IRISH REPUBLIC: Labour Party leader Eamon Gilmore said yesterday he was resigning after voters hammered his party in local and European Elections, with its share collapsing to just 7 per cent.

The decision by Mr Gilmore, who is also foreign minister and deputy prime minister, raises new doubts over whether the two-party coalition will survive to 2016.

Mr Gilmore said he would quit rather than face a no-confidence vote.

 

CHINA: The government today announced plans to take six million older, polluting vehicles off the road this year in its campaign to clean up smog-choked cities.

The plan also calls for petrol stations in Beijing, Shanghai and other major cities to only sell the cleanest grades of fuel.

The order comes after China missed official pollution goals for 2011-2013. Vehicles registered before 2005 that fail to meet emissions standards will be “phased out.”

 

 

SYRIA: A convoy of chemical weapons inspectors were attacked by rebels today while travelling to the site of a suspected chlorine gas attack.

The Organisation for the Prohibition of Chemical Weapons had sent 11 people, including six members of a UN fact-finding mission.

It said “all team members were safe and well and travelling back to base.”

Syria’s government said it was unable to provide protection but the team decided to continue without security force guards.

 

NORTHERN IRELAND: Sinn Fein’s Martina Anderson became the first MEP elected in the region after topping the poll.

Ms Anderson said: “I am very honoured and proud that almost 160,000 people throughout the north have voted for me.”

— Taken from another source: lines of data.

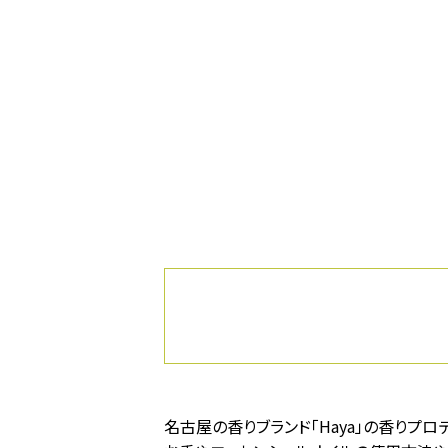
名古屋の香りブランド「Haya」の香りプ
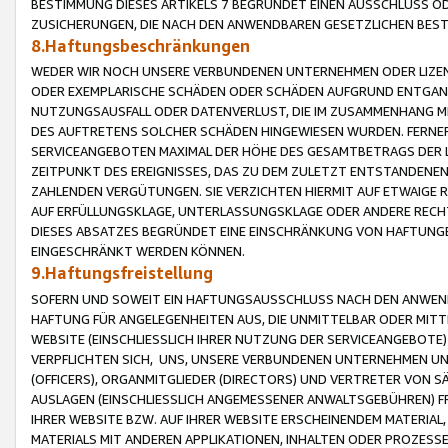
BESTIMMUNG DIESES ARTIKELS 7 BEGRÜNDET EINEN AUSSCHLUSS 
ZUSICHERUNGEN, DIE NACH DEN ANWENDBAREN GESETZLICHEN BE
8.Haftungsbeschränkungen
WEDER WIR NOCH UNSERE VERBUNDENEN UNTERNEHMEN ODER LIZEN
ODER EXEMPLARISCHE SCHÄDEN ODER SCHÄDEN AUFGRUND ENTGANG
NUTZUNGSAUSFALL ODER DATENVERLUST, DIE IM ZUSAMMENHANG MI
DES AUFTRETENS SOLCHER SCHÄDEN HINGEWIESEN WURDEN. FERN
SERVICEANGEBOTEN MAXIMAL DER HÖHE DES GESAMTBETRAGS DER 
ZEITPUNKT DES EREIGNISSES, DAS ZU DEM ZULETZT ENTSTANDENE
ZAHLENDEN VERGÜTUNGEN. SIE VERZICHTEN HIERMIT AUF ETWAIGE 
AUF ERFÜLLUNGSKLAGE, UNTERLASSUNGSKLAGE ODER ANDERE RECHT
DIESES ABSATZES BEGRÜNDET EINE EINSCHRÄNKUNG VON HAFTUNG
EINGESCHRÄNKT WERDEN KÖNNEN.
9.Haftungsfreistellung
SOFERN UND SOWEIT EIN HAFTUNGSAUSSCHLUSS NACH DEN ANWENDB
HAFTUNG FÜR ANGELEGENHEITEN AUS, DIE UNMITTELBAR ODER MITT
WEBSITE (EINSCHLIESSLICH IHRER NUTZUNG DER SERVICEANGEBOTE)
VERPFLICHTEN SICH, UNS, UNSERE VERBUNDENEN UNTERNEHMEN UN
(OFFICERS), ORGANMITGLIEDER (DIRECTORS) UND VERTRETER VON 
AUSLAGEN (EINSCHLIESSLICH ANGEMESSENER ANWALTSGEBÜHREN) FR
IHRER WEBSITE BZW. AUF IHRER WEBSITE ERSCHEINENDEM MATERIAL
MATERIALS MIT ANDEREN APPLIKATIONEN, INHALTEN ODER PROZESSE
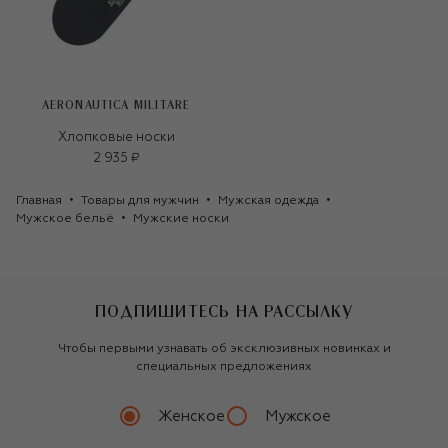
AERONAUTICA MILITARE
Хлопковые носки
2 935 ₽
Главная
Товары для мужчин
Мужская одежда
Мужское бельё
Мужские носки
ПОДПИШИТЕСЬ НА РАССЫЛКУ
Чтобы первыми узнавать об эксклюзивных новинках и
специальных предложениях
Женское
Мужское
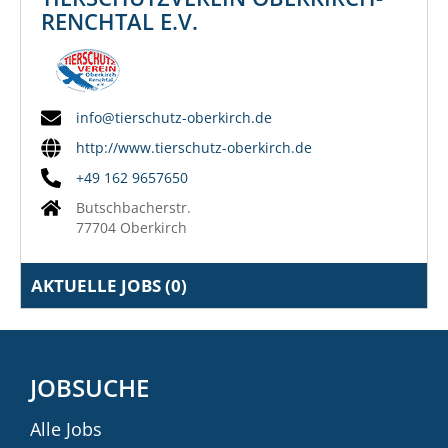
RENCHTAL E.V.
info@tierschutz-oberkirch.de
http://www.tierschutz-oberkirch.de
+49 162 9657650
Butschbacherstr.
77704 Oberkirch
AKTUELLE JOBS (
0
)
JOBSUCHE
Alle Jobs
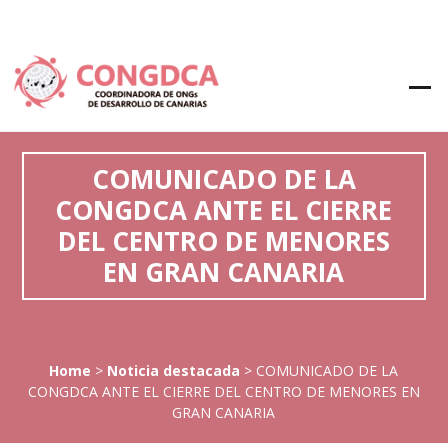
COMUNICADO DE LA
CONGDCA ANTE EL CIERRE
DEL CENTRO DE MENORES
EN GRAN CANARIA
Home
>
Noticia destacada
>
COMUNICADO DE LA
CONGDCA ANTE EL CIERRE DEL CENTRO DE MENORES EN
GRAN CANARIA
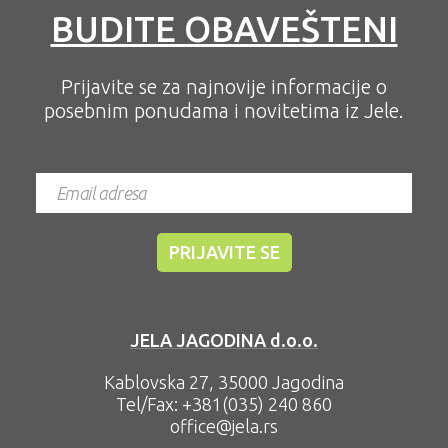
BUDITE OBAVEŠTENI
Prijavite se za najnovije informacije o
posebnim ponudama i novitetima iz Jele.
JELA JAGODINA d.o.o.
Kablovska 27, 35000 Jagodina
Tel/Fax:
+381(035) 240 860
office@jela.rs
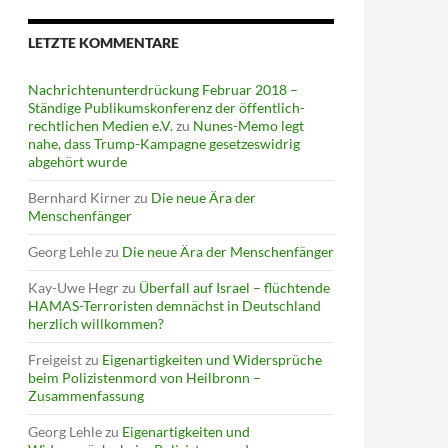
LETZTE KOMMENTARE
Nachrichtenunterdrückung Februar 2018 –
Ständige Publikumskonferenz der öffentlich-
rechtlichen Medien e.V.
zu
Nunes-Memo legt
nahe, dass Trump-Kampagne gesetzeswidrig
abgehört wurde
Bernhard Kirner
zu
Die neue Ära der
Menschenfänger
Georg Lehle
zu
Die neue Ära der Menschenfänger
Kay-Uwe Hegr
zu
Überfall auf Israel – flüchtende
HAMAS-Terroristen demnächst in Deutschland
herzlich willkommen?
Freigeist
zu
Eigenartigkeiten und Widersprüche
beim Polizistenmord von Heilbronn –
Zusammenfassung
Georg Lehle
zu
Eigenartigkeiten und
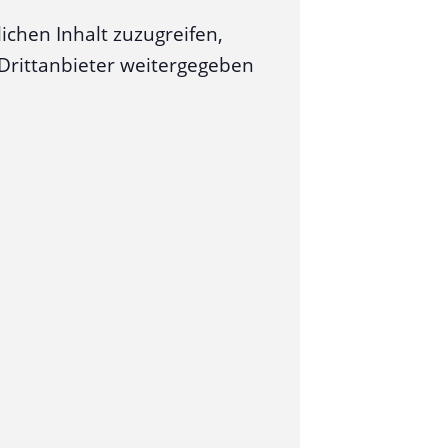
ichen Inhalt zuzugreifen,
n Drittanbieter weitergegeben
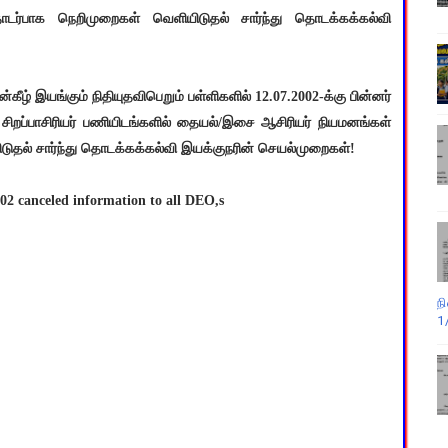
தொடர்பாக நெறிமுறைகள் வெளியிடுதல் சார்ந்து தொடக்கக்கல்வி
ீழ் இயங்கும் நிதியுதவிபெறும் பள்ளிகளில் 12.07.2002-க்கு பின்னர்
ிறப்பாசிரியர் பணியிடங்களில் தையல்/இசை ஆசிரியர் நியமனங்கள்
தல் சார்ந்து தொடக்கக்கல்வி இயக்குநரின் செயல்முறைகள்!
02 canceled information to all DEO,s
ந
1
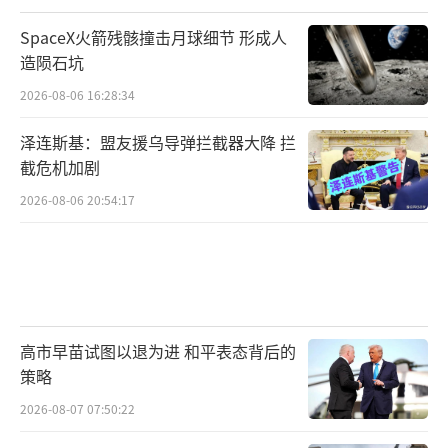
SpaceX火箭残骸撞击月球细节 形成人
造陨石坑
2026-08-06 16:28:34
泽连斯基：盟友援乌导弹拦截器大降 拦
截危机加剧
2026-08-06 20:54:17
高市早苗试图以退为进 和平表态背后的
策略
2026-08-07 07:50:22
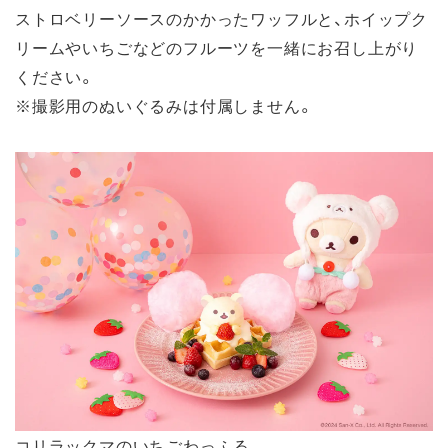
ストロベリーソースのかかったワッフルと、ホイップク
リームやいちごなどのフルーツを一緒にお召し上がり
ください。
※撮影用のぬいぐるみは付属しません。
コリラックマのいちごわっふる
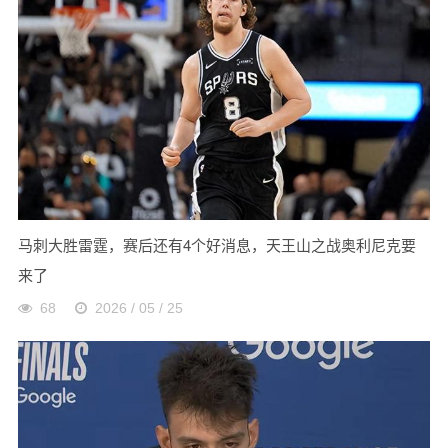
马刺大胜雷霆，赛后还有4个好消息，天王山之战奥利尼克要
来了
68
2026 / 05 / 25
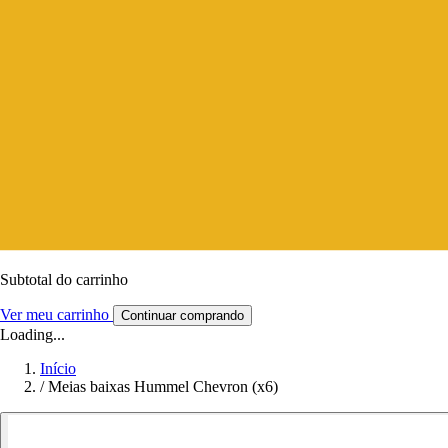
Subtotal do carrinho
Ver meu carrinho
Continuar comprando
Loading...
Início
/
Meias baixas Hummel Chevron (x6)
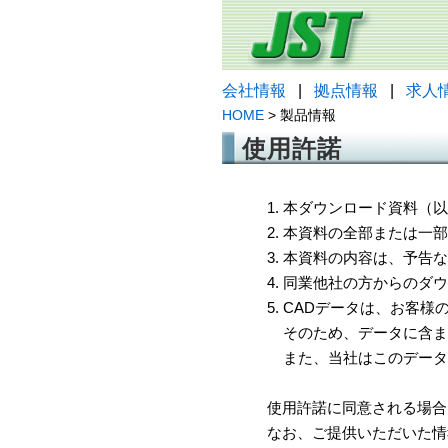
会社情報
|
拠点情報
|
求人
HOME
> 製品情報
使用許諾
1. 本ダウンロード資料
2. 本資料の全部または
3. 本資料の内容は、予
4. 同業他社の方からのダ
5. CADデータは、お客
そのため、データに含ま
また、当社はこのデータ
使用許諾に同意される場合
なお、ご提供いただいた情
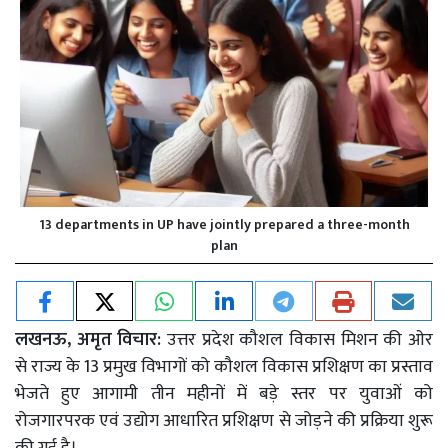
13 departments in UP have jointly prepared a three-month
plan
लखनऊ, अमृत विचार:
उत्तर प्रदेश कौशल विकास मिशन की ओर
से राज्य के 13 प्रमुख विभागों को कौशल विकास प्रशिक्षण का प्रस्ताव
भेजते हुए आगामी तीन महीनों में बड़े स्तर पर युवाओं को
रोजगारपरक एवं उद्योग आधारित प्रशिक्षण से जोड़ने की प्रक्रिया शुरू
की गई है।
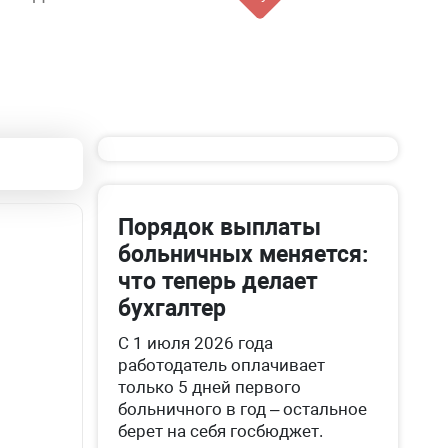
Порядок выплаты
больничных меняется:
что теперь делает
бухгалтер
С 1 июля 2026 года
работодатель оплачивает
только 5 дней первого
больничного в год – остальное
берет на себя госбюджет.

The former Stormont junior minister hailed her party’s success as it was poised to take four seats across the island.

“For the first time, every voter in Ireland is going to be represented by Sinn Fein,” she said.

 

LIBYA: Unidentified gunmen fired grenades at new Prime Minister Ahmed Maiteeq’s home in Tripoli today and at least one assailant was killed by his guards.

Mr Maiteeq, a businessman appointed earlier this month in a contested parliament vote, was not hurt in the early morning attack.

Gunmen claiming loyalty to a renegade former general attacked the parliament a week ago just as MPs were preparing to vote on approving Mr Maiteeq’s new cabinet.

 

EGYPT: The election commission has extended voting in the presidential election for a third day amid a reported low turnout.

Today was supposed to be the final day of the vote but officials said they were worried that turnout was weaker than expected.

The commission extended the voting one more day, citing complaints that migrant workers had been unable to vote where they reside because of laws that made it difficult to do so.

 

MYANMAR: The government is pondering a religious conversion Bill put forward by nationalist Buddhist monks that would require anyone who wants to convert to another faith to get permission from local authorities.

It would force would-be converts to ask a conversion registration body comprised of local religious and immigration officials, a local administrator, women’s affairs official and a local education officer.

 

SPAIN: The International Monetary Fund claimed yester day that the country’s economic recovery was here to stay, hailing a return to growth and job creation.

“Spain has turned the corner,” the IMF declared, despite admitting that “the Spanish people are still suffering from the legacy of the economic crisis.

“Most importantly, 5.9 million people are unemployed, more than half of them for more than a year.”